◆ EXERCISE OBJECTIVE:
Would you repeat the entries below exactly and omit the pictures?

◆ MATERIAL SHOWN:

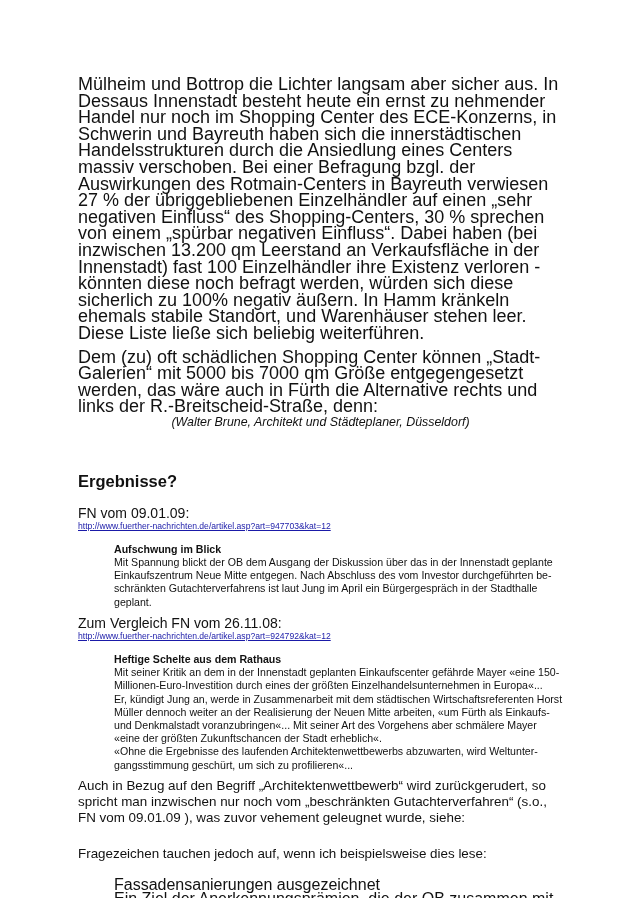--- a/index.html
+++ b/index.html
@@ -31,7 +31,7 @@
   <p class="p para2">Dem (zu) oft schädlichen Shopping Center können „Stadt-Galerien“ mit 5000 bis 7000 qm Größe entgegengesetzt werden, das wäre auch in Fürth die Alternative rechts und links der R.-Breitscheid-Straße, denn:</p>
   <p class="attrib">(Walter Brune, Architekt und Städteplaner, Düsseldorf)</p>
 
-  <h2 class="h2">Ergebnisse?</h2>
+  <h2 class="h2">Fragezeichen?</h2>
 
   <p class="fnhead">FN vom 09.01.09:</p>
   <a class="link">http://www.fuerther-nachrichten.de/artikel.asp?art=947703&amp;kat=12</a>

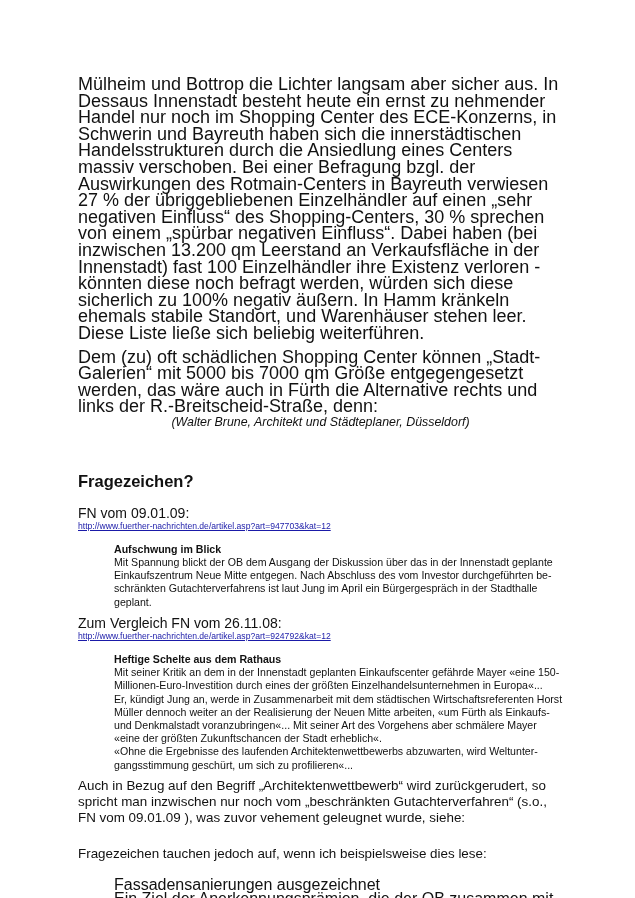--- a/index.html
+++ b/index.html
@@ -49,7 +49,6 @@
     <p>«Ohne die Ergebnisse des laufenden Architektenwettbewerbs abzuwarten, wird Weltunter­gangsstimmung geschürt, um sich zu profilieren«...</p>
   </div>
 
-  <p class="p3">Auch in Bezug auf den Begriff „Architektenwettbewerb“ wird zurückgerudert, so spricht man inzwischen nur noch vom „beschränkten Gutachterverfahren“ (s.o., FN vom 09.01.09 ), was zuvor vehement geleugnet wurde, siehe:</p>
 
   <p class="p4">Fragezeichen tauchen jedoch auf, wenn ich beispielsweise dies lese:</p>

◆ RESULT:
--- a/index.html
+++ b/index.html
@@ -31,7 +31,7 @@
   <p class="p para2">Dem (zu) oft schädlichen Shopping Center können „Stadt-Galerien“ mit 5000 bis 7000 qm Größe entgegengesetzt werden, das wäre auch in Fürth die Alternative rechts und links der R.-Breitscheid-Straße, denn:</p>
   <p class="attrib">(Walter Brune, Architekt und Städteplaner, Düsseldorf)</p>
 
-  <h2 class="h2">Ergebnisse?</h2>
+  <h2 class="h2">Fragezeichen?</h2>
 
   <p class="fnhead">FN vom 09.01.09:</p>
   <a class="link">http://www.fuerther-nachrichten.de/artikel.asp?art=947703&amp;kat=12</a>

--- a/index.html
+++ b/index.html
@@ -49,7 +49,6 @@
     <p>«Ohne die Ergebnisse des laufenden Architektenwettbewerbs abzuwarten, wird Weltunter­gangsstimmung geschürt, um sich zu profilieren«...</p>
   </div>
 
-  <p class="p3">Auch in Bezug auf den Begriff „Architektenwettbewerb“ wird zurückgerudert, so spricht man inzwischen nur noch vom „beschränkten Gutachterverfahren“ (s.o., FN vom 09.01.09 ), was zuvor vehement geleugnet wurde, siehe:</p>
 
   <p class="p4">Fragezeichen tauchen jedoch auf, wenn ich beispielsweise dies lese:</p>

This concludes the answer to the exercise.